EXERCISE BRIEF:
Return the entries verbatim and drop every picture.
[Start of Attachment]
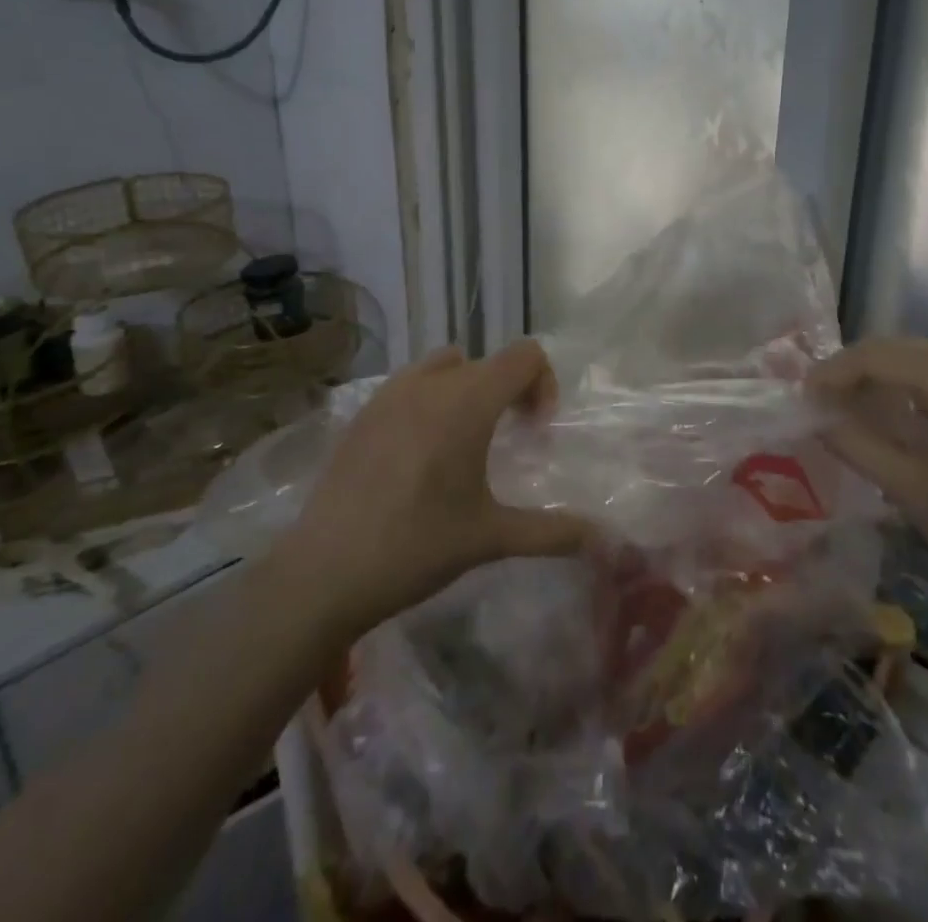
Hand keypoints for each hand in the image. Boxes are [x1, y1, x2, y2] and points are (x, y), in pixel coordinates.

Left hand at [287, 341, 595, 638]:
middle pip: (488, 362)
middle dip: (510, 392)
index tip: (535, 430)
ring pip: (446, 366)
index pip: (524, 355)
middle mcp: (431, 382)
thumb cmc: (417, 546)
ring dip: (468, 390)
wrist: (324, 572)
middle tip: (509, 441)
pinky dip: (430, 401)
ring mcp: (390, 393)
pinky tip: (418, 455)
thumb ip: (551, 531)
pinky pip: (411, 384)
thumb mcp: (490, 538)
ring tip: (463, 442)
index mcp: (468, 400)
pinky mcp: (363, 411)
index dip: (543, 384)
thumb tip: (602, 539)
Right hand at [808, 338, 927, 637]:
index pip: (881, 355)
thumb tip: (812, 413)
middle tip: (817, 401)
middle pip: (899, 349)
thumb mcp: (910, 489)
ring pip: (917, 360)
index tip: (801, 397)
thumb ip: (855, 442)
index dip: (835, 371)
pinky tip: (884, 415)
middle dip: (853, 370)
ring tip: (842, 407)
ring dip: (877, 377)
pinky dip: (904, 388)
[End of Attachment]
SOLUTION TO THIS PROBLEM:
Hand keypoints for each hand in the image. Boxes are [x1, y1, x2, y2] and points are (x, y), in pixel coordinates.

Left hand at [287, 341, 595, 638]:
middle pip: (488, 362)
middle dip: (510, 392)
index tip: (535, 430)
ring pip: (446, 366)
index pip: (524, 355)
middle mcp: (431, 382)
thumb cmc: (417, 546)
ring dip: (468, 390)
wrist: (324, 572)
middle tip: (509, 441)
pinky dip: (430, 401)
ring mcp: (390, 393)
pinky tip: (418, 455)
thumb ip: (551, 531)
pinky pip: (411, 384)
thumb mcp: (490, 538)
ring tip: (463, 442)
index mcp: (468, 400)
pinky mcp: (363, 411)
index dip: (543, 384)
thumb tip: (602, 539)
Right hand at [808, 338, 927, 637]:
index pip: (881, 355)
thumb tip: (812, 413)
middle tip: (817, 401)
middle pip: (899, 349)
thumb mcp: (910, 489)
ring pip: (917, 360)
index tip: (801, 397)
thumb ip: (855, 442)
index dip: (835, 371)
pinky tip: (884, 415)
middle dip: (853, 370)
ring tip: (842, 407)
ring dip: (877, 377)
pinky dip: (904, 388)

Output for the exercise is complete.